-- Exercise brief --
Gather every line below that contains the string "kern" and copy each one in full.
## START Provided entries
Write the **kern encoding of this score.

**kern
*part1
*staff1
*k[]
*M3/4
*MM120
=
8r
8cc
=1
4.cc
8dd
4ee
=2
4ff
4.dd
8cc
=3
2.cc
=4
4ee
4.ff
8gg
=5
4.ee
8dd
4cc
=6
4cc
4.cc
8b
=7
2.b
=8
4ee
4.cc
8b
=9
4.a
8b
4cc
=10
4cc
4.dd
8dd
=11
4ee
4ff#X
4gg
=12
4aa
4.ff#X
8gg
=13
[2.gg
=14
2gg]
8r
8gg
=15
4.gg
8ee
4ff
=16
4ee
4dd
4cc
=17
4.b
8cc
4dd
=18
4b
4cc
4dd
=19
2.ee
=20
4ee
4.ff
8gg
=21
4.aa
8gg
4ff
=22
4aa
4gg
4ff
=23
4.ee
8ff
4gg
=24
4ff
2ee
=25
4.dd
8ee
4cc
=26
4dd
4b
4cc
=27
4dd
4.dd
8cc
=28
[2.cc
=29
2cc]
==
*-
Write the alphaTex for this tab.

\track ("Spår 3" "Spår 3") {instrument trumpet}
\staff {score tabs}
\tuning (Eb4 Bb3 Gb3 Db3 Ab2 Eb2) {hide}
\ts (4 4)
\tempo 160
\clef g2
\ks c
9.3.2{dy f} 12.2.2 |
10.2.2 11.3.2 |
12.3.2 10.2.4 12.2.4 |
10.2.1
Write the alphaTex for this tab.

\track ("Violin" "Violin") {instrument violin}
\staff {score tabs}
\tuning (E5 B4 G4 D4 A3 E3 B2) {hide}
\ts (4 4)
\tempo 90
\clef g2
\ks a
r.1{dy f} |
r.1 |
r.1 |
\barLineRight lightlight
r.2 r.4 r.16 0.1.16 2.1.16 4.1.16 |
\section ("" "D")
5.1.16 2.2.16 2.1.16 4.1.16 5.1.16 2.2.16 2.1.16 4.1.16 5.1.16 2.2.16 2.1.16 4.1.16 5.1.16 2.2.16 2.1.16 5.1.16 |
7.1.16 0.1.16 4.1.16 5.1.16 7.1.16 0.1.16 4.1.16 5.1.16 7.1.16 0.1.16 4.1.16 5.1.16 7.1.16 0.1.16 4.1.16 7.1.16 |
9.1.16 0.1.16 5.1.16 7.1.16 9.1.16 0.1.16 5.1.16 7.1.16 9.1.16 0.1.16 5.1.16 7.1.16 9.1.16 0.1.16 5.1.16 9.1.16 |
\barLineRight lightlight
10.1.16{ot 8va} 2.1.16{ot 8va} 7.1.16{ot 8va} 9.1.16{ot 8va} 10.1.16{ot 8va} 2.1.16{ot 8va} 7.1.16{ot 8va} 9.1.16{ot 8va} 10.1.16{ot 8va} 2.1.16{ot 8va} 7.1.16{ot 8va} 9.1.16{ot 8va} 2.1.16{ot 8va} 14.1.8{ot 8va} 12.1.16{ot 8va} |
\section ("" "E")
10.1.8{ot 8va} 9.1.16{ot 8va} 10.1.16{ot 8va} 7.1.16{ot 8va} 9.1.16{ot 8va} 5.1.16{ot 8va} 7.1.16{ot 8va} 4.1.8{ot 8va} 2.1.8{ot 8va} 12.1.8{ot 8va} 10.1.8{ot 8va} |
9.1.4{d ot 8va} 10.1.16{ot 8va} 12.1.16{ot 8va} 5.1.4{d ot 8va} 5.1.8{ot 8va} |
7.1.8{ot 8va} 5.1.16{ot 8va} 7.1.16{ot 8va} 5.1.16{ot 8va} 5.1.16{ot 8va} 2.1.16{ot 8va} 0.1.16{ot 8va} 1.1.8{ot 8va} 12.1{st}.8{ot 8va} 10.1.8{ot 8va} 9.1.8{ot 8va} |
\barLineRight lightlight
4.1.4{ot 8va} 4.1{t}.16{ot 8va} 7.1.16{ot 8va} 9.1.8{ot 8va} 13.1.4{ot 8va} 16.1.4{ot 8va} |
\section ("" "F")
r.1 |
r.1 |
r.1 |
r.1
## END Provided entries
-- Solution --
Write the **kern encoding of this score.
**kern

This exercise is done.